WHAT YOU ARE ASKED TO DO: Please tally the lines in the material below that contain the string "family". Reply with the number alone.

TASK DATA:
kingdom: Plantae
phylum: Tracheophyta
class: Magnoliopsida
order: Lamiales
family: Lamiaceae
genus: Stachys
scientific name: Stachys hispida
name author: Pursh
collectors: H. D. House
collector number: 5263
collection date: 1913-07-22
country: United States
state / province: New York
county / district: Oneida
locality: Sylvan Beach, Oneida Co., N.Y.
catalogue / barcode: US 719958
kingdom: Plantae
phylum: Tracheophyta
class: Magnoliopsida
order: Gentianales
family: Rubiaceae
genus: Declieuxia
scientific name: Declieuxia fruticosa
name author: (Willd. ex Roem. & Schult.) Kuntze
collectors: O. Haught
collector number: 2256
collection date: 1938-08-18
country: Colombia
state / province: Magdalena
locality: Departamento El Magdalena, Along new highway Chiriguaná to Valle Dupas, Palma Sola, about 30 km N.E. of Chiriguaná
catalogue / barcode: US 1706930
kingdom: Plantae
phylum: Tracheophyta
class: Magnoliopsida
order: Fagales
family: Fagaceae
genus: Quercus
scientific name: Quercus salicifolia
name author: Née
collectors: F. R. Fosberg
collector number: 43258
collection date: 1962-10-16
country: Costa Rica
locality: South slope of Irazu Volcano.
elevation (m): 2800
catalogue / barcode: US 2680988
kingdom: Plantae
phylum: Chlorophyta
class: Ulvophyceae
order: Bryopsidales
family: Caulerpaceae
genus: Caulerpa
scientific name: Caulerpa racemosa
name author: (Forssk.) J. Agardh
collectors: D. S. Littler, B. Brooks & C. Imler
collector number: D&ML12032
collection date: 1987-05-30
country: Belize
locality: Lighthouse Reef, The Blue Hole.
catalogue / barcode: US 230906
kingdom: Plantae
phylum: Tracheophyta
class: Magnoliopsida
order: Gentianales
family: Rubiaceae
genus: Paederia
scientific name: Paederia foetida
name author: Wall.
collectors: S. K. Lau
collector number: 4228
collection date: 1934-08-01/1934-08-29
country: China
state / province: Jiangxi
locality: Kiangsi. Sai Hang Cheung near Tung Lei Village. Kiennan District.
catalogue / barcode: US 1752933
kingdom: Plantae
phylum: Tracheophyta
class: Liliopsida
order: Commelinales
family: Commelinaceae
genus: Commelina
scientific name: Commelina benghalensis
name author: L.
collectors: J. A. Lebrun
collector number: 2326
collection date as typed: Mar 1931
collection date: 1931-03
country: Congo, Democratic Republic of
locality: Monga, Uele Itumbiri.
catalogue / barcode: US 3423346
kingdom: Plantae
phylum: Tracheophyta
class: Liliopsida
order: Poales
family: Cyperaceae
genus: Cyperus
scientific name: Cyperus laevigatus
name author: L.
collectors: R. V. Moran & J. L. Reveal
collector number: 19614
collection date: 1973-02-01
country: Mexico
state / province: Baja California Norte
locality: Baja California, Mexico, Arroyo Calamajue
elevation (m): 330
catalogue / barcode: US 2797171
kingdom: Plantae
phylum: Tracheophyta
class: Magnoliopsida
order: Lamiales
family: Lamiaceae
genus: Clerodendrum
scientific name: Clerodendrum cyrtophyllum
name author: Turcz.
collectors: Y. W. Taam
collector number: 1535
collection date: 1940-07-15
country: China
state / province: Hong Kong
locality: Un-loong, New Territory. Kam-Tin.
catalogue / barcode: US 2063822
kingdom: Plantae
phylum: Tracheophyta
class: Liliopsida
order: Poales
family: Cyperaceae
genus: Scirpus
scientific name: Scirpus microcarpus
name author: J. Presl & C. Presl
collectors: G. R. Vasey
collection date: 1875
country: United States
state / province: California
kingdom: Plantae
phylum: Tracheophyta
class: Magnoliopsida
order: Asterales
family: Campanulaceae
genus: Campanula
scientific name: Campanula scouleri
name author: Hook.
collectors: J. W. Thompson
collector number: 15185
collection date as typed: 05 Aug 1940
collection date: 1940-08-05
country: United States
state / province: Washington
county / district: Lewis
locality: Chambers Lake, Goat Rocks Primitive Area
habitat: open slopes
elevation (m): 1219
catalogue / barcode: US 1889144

THE ANSWER: 10